#### Exercise:
Your reply must contain the full listing below, reproduced exactly, but no pictures.

#### The data:
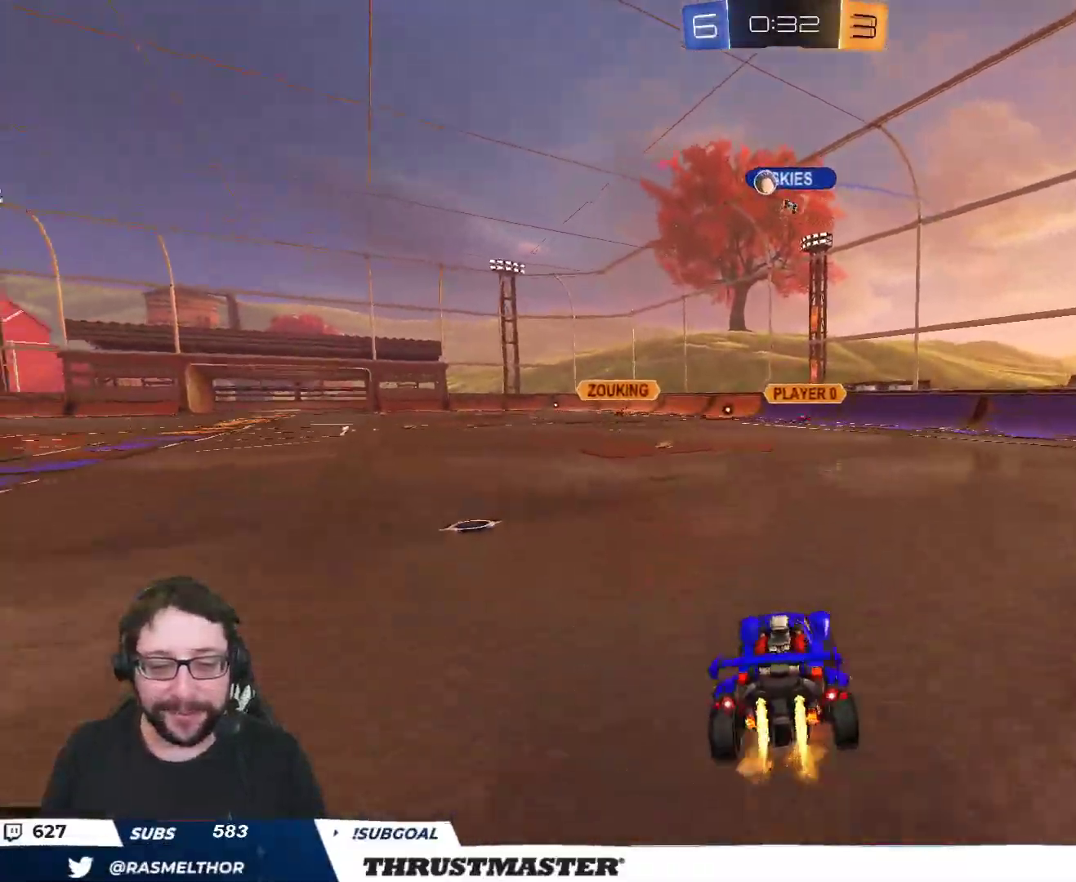
{"buttons": ["L2", "R2"], "left_stick": "down-left", "right_stick": "center", "events": [[67, "left_stick", "down"], [100, "A", "up"], [217, "left_stick", "down-left"], [450, "B", "up"]]}
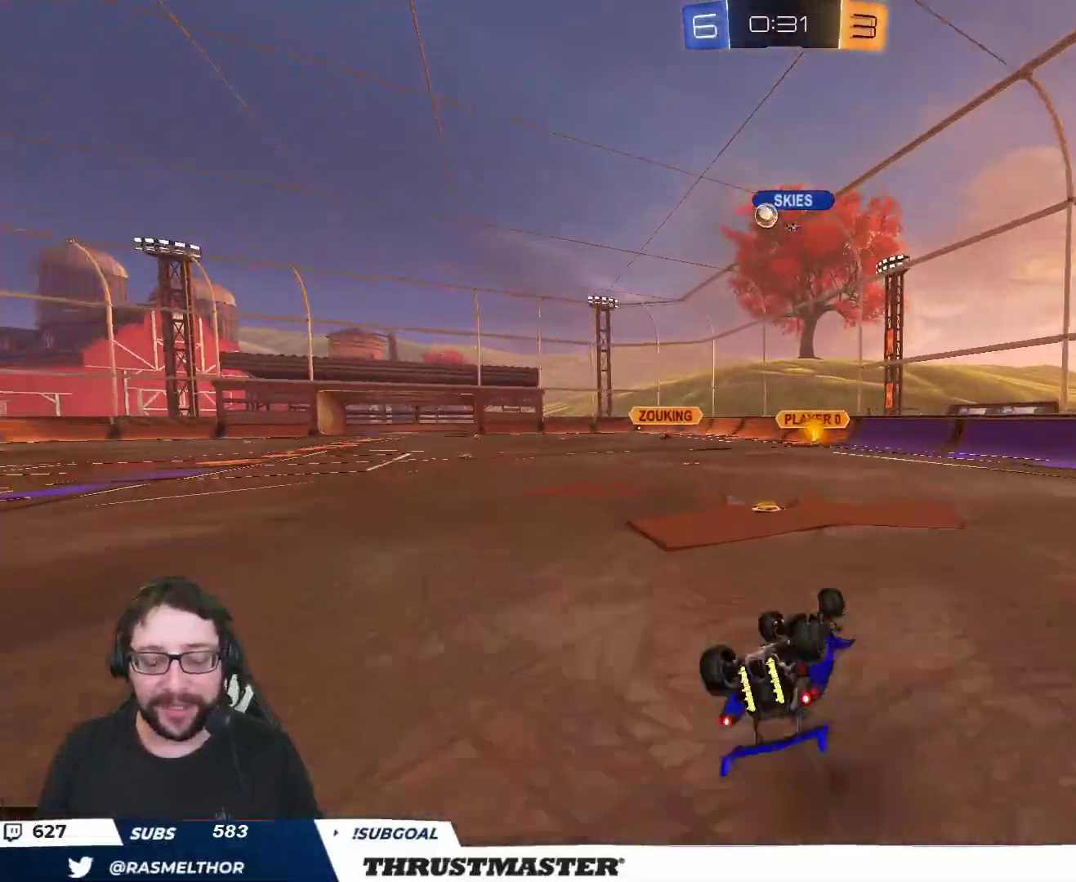
{"buttons": ["R2"], "left_stick": "center", "right_stick": "center", "events": [[217, "L2", "up"], [350, "left_stick", "center"]]}
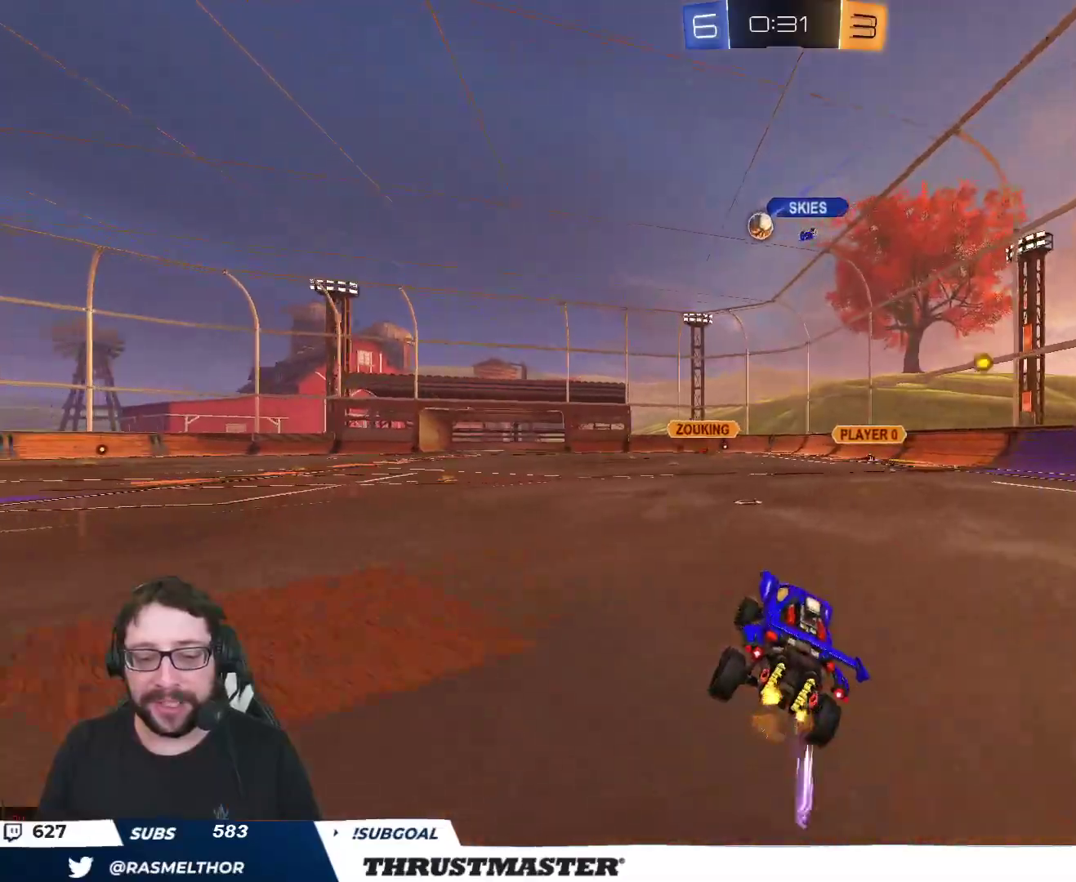
{"buttons": ["R2"], "left_stick": "right", "right_stick": "center", "events": [[33, "left_stick", "left"], [150, "left_stick", "center"], [233, "left_stick", "left"], [367, "left_stick", "center"], [500, "left_stick", "right"]]}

#### Solution for this task:
{"buttons": ["L2", "R2"], "left_stick": "down-left", "right_stick": "center", "events": [[67, "left_stick", "down"], [100, "A", "up"], [217, "left_stick", "down-left"], [450, "B", "up"]]}
{"buttons": ["R2"], "left_stick": "center", "right_stick": "center", "events": [[217, "L2", "up"], [350, "left_stick", "center"]]}
{"buttons": ["R2"], "left_stick": "right", "right_stick": "center", "events": [[33, "left_stick", "left"], [150, "left_stick", "center"], [233, "left_stick", "left"], [367, "left_stick", "center"], [500, "left_stick", "right"]]}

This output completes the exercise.